UÇANKUŞ İHBAR HATTI: Whatsapp Telefon: 0 532 472 88 88 E-Posta: haber@ucankus.net Haber Merkezi: 0212 283 54 54

KENAN İMİRZALIOĞLU: "SİNEM VE ARDA HABERLERİ SİLİNECEK!.."

TV yazarları bugünkü köşelerinde yine oldukça önemli ve dikkat çeken konulara değinmişler. İşte sizin için derlediğimiz yazılar…

KENAN İMİRZALIOĞLU: "SİNEM VE ARDA HABERLERİ SİLİNECEK!.."

SİNA KOLOĞLU-MİLLİYET

'Çukur’un ilk bölümü, öyle ya da böyle çok konuşuldu. Ev ahalisi önce Yamaç (Aras Bulut ) kardeşimizle Sena (Dilan çiçek Deniz) kızımızın, bir gecede aşık olma durumlarını, “Etkilenecek ne oldu? Biz bir şey göremedik” şeklinde değerlendirdi. Daha sonra Paris’e özel uçakla uçmalar, evlenme teklifi ve ortadan kayboluş sahneleriniyse, “Uçuk kaçık bir giriş yapıp, sonra sürprizi gösterdiler” diye yorumladı. ‘Baba’ filminin karakterlerine benzer bir hikayeden söz edenler olmuş. ‘İçerde’ dizisinin devamı diyenler ve bu durumdan memnun kalanlar da var. Öpüşme sahneleri biraz artarak gelince, millette ‘Aman ceza gelmesin’ telaşı olmuş.

Biz ev ahalisi olarak, etkilendik desem yalan olur. Bülent Ersoy’un İdris Koçovalı’yla (Ercan Kesal) o eski günlerin hatırına, loş ışıkların ve buzlanmayan rakının yudumlarında terennüm eden gecenin sahnesi, cımbızla kıvamındaydı. Koçovalı Ailesi yani Sultan (Perihan Savaş), Selim (Öner Erkan), Vartolu (Erkan Kolçak Köstendil) ve mahallelinin sahneleri, çok daha oturaklıydı. Bizim gençler, biraz yavan kaldı. İkinci bölümde ekibe eklenecekler, bundan sonra daha dengeli gider. Ona benziyor, buna benziyor... Bundan böyle gidişata bakar. Seyirci unutur ve ‘Çukur’u izlediğini fark eder.

Erkin Koray ve Beyaz Gibson

Yamaç’ın kısa rock müzik sahneleri inandırıcıydı. Bizzat kendisinin söylemesi önemliydi. Öyle demeyin, keman üstadı olup, çalıyormuş gibi yapanları da izledik. Cahit Berkay abimiz, tam rolündeydi. Gibson Les Paul 1961 beyaz Erkin Koray gitarını, Yamaç’tan kaptı. Bu gitarı Fitaş Sineması’nda Erkin Abi’den dinlemiş biri olarak eski günlere gittim.
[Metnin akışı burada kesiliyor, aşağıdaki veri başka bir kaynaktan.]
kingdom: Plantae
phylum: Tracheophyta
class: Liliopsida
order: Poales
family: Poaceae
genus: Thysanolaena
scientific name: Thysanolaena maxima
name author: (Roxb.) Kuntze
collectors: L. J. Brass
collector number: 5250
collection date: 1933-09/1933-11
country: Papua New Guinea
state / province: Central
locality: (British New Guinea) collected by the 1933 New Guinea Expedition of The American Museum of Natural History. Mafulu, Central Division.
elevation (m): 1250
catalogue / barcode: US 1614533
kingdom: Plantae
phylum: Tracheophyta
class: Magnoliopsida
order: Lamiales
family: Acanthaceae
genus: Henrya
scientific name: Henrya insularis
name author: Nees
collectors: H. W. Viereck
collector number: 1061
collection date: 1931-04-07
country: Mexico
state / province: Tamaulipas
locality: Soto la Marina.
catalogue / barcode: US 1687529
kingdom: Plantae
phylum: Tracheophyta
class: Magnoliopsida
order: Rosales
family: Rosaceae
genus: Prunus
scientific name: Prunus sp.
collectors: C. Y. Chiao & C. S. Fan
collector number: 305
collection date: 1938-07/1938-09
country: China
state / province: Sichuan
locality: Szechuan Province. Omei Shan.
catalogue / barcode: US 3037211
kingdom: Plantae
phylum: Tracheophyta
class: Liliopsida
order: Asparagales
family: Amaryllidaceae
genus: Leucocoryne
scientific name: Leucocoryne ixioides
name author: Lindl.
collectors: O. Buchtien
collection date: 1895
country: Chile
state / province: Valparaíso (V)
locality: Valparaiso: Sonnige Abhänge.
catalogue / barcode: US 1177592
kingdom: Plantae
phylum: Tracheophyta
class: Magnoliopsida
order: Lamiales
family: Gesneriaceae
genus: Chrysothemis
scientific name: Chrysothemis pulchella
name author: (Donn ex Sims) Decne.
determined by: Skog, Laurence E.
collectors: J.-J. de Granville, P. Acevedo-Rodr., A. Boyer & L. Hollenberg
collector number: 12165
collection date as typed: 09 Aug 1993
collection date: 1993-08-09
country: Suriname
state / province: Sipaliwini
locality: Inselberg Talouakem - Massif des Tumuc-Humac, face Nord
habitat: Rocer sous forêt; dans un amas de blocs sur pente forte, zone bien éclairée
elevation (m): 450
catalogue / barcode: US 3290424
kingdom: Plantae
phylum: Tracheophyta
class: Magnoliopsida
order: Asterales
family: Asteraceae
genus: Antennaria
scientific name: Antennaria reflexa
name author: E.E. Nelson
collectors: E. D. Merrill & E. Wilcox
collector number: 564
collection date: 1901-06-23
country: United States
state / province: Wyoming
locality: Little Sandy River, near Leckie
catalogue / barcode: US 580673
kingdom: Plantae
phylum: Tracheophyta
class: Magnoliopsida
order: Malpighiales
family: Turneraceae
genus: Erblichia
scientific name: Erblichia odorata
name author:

‘SİYAH İNCİ’ TWITTER YILDIZI 

MIPCOM televizyon fuarında, sosyal medyada ilgi gören dizilerle ilgili bir bilgi yayımlandı. (Mipstrends) Buna göre üç dizi öne çıkıyor. Avrupa’da ‘Siyah İnci’, sosyal medyada hakkında yorum yazılan dördüncü dizi olmuş. Twitter’da bir haftada 8 bin 500 yorum yazılmış. Bu, proje için büyük bir Reklam tabii ki. ‘The Good Doctor’ (ABD, NBC kanalı) Facebook’ta 616 bin beğeni almış. Bir diğer dizi ‘Liar’a ise, (İngiliz ITV kanalı dizisi) Twitter’da 10 bin yorum yapılmış.

Bizim IMDB notumuz yok!

Dikkatimi çeken bir konu oldu. ‘The Good Doctor’ın IMDB’den (Tüm film ve dizilerle ilgili bilgi veren veri tabanı) aldığı not, 10 üzerinden 8.6... ‘Liar’ ise, 7.1 almış. Yani diziler iyi. Peki ‘Siyah İnci’? Sadece süre bilgisi ve ilk yayına çıkış tarihi verilmiş. Yani notu yok.

 

MESUT YAR-POSTA

Bazı diziler kayıt dışı kaldı!

 ‘Çukur’ (Show TV) dizisi yayına girince pazartesi dengeleri değişir diye düşünüyordum. Öyle oldu. Zirve değil ama arka sıradakilerin yerleri değişti...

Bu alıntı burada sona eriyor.